## [Action item]
Count the lines in the data below that include the word "Gameplay", then state the total and nothing besides.
***** Records shown *****
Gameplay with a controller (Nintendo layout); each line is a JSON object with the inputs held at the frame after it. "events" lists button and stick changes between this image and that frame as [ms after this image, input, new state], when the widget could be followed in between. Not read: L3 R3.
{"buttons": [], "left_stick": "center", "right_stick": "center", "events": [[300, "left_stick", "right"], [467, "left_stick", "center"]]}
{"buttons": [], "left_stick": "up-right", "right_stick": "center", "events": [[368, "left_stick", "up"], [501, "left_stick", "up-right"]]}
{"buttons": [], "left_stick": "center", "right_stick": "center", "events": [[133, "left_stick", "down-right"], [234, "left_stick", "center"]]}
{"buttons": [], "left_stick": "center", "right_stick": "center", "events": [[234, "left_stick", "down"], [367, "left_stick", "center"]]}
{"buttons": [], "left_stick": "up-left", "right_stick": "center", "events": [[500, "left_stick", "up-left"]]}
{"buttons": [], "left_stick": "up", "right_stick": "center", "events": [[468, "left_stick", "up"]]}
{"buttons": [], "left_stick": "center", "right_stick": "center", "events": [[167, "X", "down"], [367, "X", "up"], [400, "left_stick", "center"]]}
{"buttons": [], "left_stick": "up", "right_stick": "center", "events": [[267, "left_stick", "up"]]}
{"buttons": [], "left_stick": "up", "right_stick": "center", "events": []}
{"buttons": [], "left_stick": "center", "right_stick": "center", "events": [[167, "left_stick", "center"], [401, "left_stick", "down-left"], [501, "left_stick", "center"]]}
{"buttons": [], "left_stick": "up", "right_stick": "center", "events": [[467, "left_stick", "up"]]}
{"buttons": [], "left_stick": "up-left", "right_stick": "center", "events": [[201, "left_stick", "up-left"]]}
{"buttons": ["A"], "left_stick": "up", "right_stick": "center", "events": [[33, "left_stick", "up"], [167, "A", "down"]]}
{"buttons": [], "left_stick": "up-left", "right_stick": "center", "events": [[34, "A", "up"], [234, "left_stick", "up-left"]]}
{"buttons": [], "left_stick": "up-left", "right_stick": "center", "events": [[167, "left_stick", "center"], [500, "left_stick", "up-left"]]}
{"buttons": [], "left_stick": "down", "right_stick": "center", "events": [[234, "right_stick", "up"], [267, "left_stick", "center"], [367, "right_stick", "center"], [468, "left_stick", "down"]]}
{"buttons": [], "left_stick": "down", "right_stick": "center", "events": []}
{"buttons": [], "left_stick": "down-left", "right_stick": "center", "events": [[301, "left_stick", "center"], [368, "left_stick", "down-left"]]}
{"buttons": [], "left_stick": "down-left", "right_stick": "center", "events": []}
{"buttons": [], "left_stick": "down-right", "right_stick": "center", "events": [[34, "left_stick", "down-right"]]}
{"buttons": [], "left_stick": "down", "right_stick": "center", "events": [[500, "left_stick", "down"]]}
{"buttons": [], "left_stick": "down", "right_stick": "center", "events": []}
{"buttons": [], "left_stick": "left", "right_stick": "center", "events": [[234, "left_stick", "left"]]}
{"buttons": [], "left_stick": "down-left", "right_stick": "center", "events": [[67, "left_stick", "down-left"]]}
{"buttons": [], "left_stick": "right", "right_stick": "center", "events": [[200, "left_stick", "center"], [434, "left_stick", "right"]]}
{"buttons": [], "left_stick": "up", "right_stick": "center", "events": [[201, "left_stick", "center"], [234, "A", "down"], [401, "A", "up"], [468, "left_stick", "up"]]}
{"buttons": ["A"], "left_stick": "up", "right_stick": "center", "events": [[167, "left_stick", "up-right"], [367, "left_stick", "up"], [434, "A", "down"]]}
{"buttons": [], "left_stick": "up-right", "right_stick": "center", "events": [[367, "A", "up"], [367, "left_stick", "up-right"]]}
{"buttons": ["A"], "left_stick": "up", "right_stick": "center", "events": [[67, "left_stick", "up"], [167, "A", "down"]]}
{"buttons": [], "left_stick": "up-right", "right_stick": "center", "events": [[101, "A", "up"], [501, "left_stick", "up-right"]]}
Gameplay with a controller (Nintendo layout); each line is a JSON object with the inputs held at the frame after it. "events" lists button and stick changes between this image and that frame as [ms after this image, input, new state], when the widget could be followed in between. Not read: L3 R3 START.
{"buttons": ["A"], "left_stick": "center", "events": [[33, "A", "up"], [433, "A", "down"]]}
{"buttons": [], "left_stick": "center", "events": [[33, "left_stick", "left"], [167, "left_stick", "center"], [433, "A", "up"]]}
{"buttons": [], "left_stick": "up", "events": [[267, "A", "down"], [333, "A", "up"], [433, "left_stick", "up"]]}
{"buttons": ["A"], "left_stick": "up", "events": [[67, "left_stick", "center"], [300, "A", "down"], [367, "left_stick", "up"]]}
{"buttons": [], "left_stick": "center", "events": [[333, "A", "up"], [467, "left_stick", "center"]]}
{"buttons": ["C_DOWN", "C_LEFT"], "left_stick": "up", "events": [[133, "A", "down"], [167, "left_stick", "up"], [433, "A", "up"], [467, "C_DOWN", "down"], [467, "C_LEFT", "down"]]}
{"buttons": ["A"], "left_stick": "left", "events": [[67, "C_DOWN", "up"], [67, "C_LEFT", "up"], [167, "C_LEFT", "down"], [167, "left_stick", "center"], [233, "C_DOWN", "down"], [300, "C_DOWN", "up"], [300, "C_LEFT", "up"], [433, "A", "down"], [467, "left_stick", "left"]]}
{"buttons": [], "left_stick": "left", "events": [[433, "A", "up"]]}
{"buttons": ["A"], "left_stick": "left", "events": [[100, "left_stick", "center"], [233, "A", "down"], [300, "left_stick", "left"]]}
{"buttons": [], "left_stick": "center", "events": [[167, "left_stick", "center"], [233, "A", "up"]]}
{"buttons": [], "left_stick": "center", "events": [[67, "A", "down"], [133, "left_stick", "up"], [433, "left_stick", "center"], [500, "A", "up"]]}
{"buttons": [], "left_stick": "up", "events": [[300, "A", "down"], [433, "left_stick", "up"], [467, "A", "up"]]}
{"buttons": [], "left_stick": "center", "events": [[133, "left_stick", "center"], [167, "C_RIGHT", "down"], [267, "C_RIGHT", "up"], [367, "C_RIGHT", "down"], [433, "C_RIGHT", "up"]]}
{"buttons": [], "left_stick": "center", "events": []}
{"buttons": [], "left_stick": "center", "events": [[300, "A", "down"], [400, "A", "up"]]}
*****
## [Written reply]
2